While Cooper was still in office, all five living former North Carolina governors filed a brief supporting the governor’s arguments in the dispute.

“As the only living former Governors, they take great issue with the notion that the General Assembly can take away the Governor’s executive power, ‘divide’ it up, and ‘allocate’ it to members of the Council of State — the argument that the Superior Court accepted from the General Assembly,” the governors’ lawyers wrote. “[O]nly by disregarding Article III’s text, history, and electoral realities could the Superior Court’s rationale be upheld.”

The John Locke Foundation and North Carolina Institute for Constitutional Law filed a competing brief supporting lawmakers’ legal arguments.

“The Governor’s across-the-board challenge to SB 512 and HB 488 hinges on a theory that the General Assembly may not deprive a governor of any power or jurisdiction of the executive branch,” wrote NCICL’s Jeanette Doran. “Not only is that notion inconsistent with the General Assembly’s power to assign the duties of most executive branch constitutional officers, but it is also unsupported by the language of the Executive Vesting Clause which … contains no express restriction on the General Assembly.”

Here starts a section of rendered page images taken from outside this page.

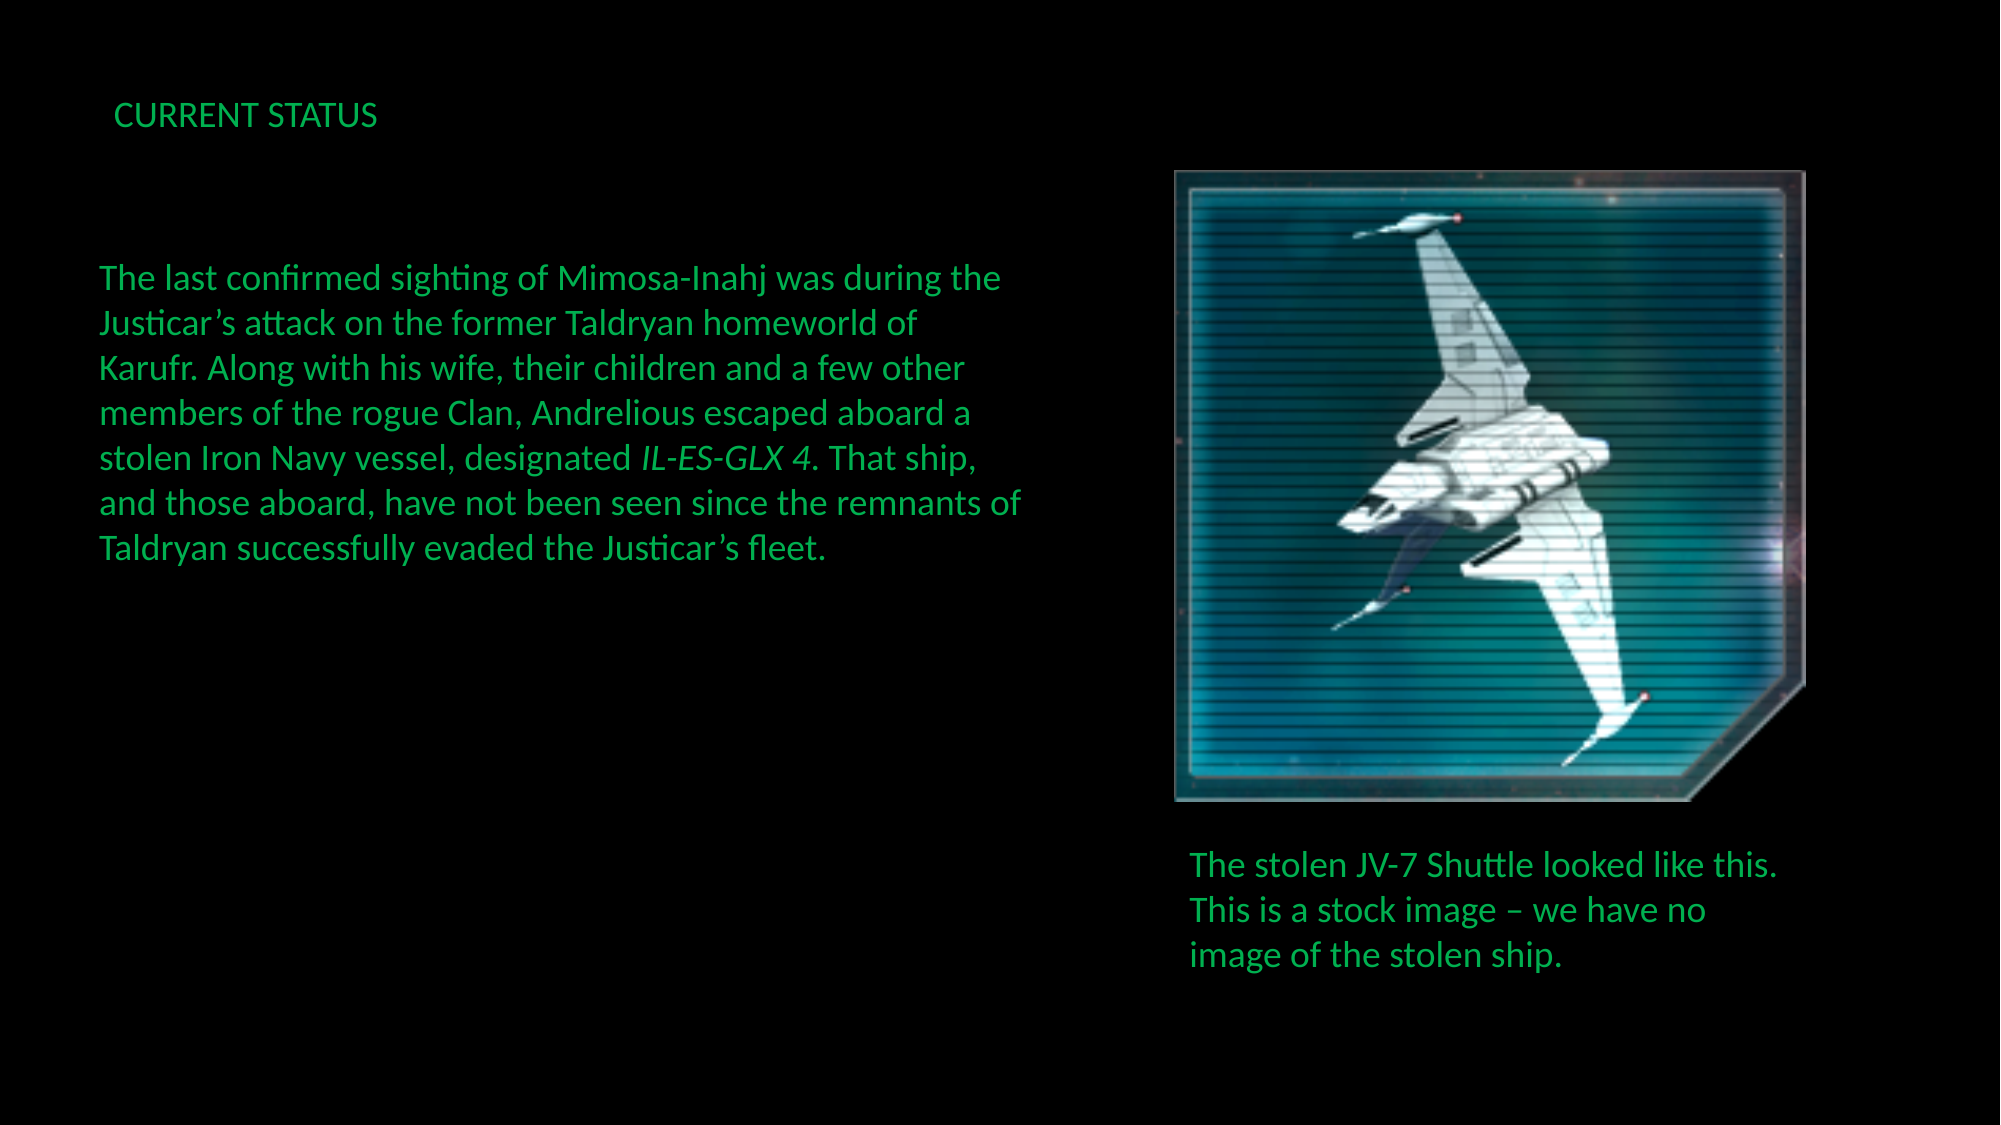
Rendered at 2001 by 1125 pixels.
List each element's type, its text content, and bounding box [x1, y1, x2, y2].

text_box The last confirmed sighting of Mimosa-Inahj was during the Justicar’s attack on the former Taldryan homeworld of Karufr. Along with his wife, their children and a few other members of the rogue Clan, Andrelious escaped aboard a stolen Iron Navy vessel, designated IL-ES-GLX 4. That ship, and those aboard, have not been seen since the remnants of Taldryan successfully evaded the Justicar’s fleet. [84, 245, 1042, 665]
text_box The stolen JV-7 Shuttle looked like this. This is a stock image – we have no image of the stolen ship. [1174, 832, 1796, 983]
text_box CURRENT STATUS [99, 82, 877, 143]
picture [1174, 170, 1806, 802]
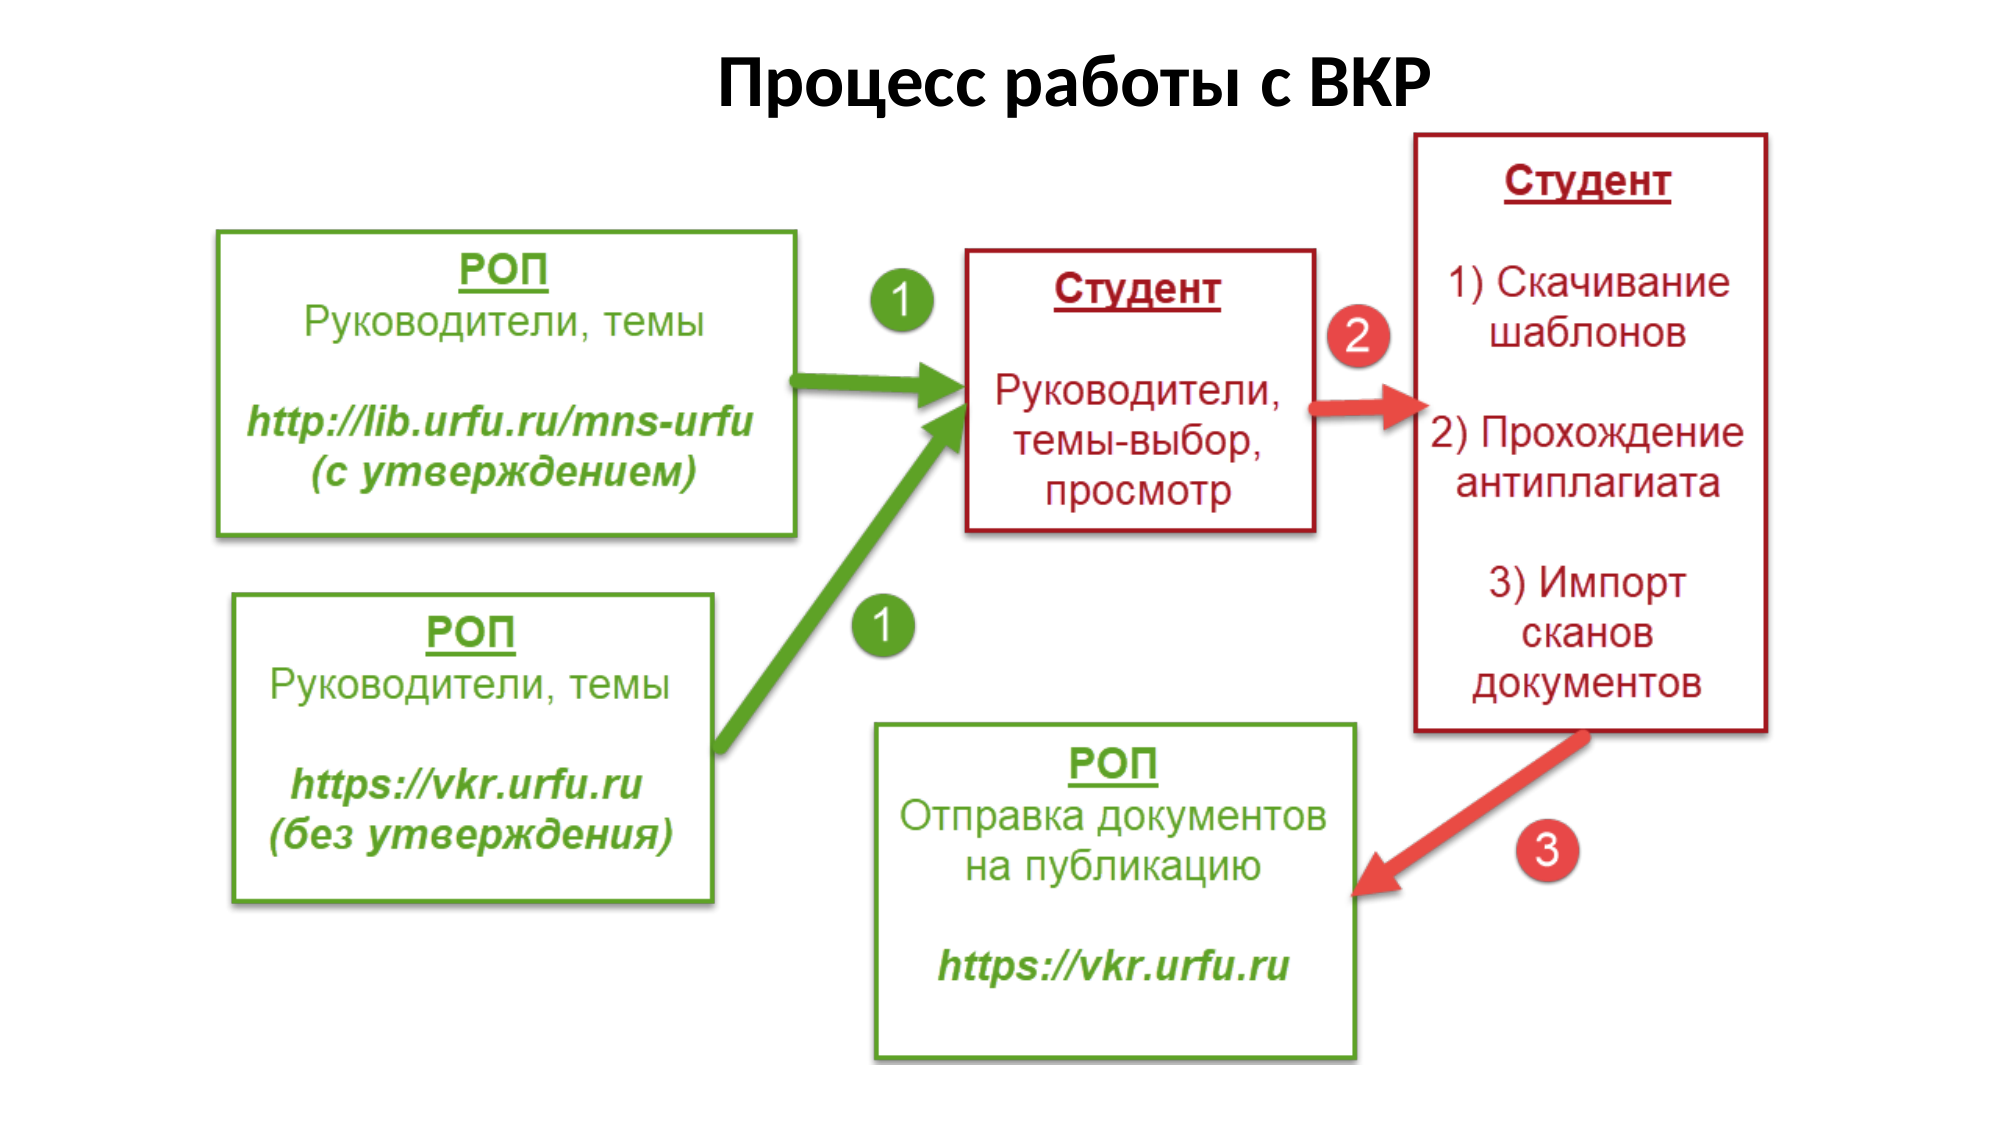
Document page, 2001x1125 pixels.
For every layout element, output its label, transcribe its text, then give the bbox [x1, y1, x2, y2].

“If drafters had intended to stop the General Assembly from legislating on the assignments of authority within the executive branch merely because executive power is ‘vested’ in the Governor, then the drafters would have included some language stating the General Assembly had no power to deprive the Governor of any power or jurisdiction that belongs to the entirety of the executive branch. But they didn’t,” Doran added.

“In fact, the constitution assumes the General Assembly has the power to make appointments,” Doran wrote.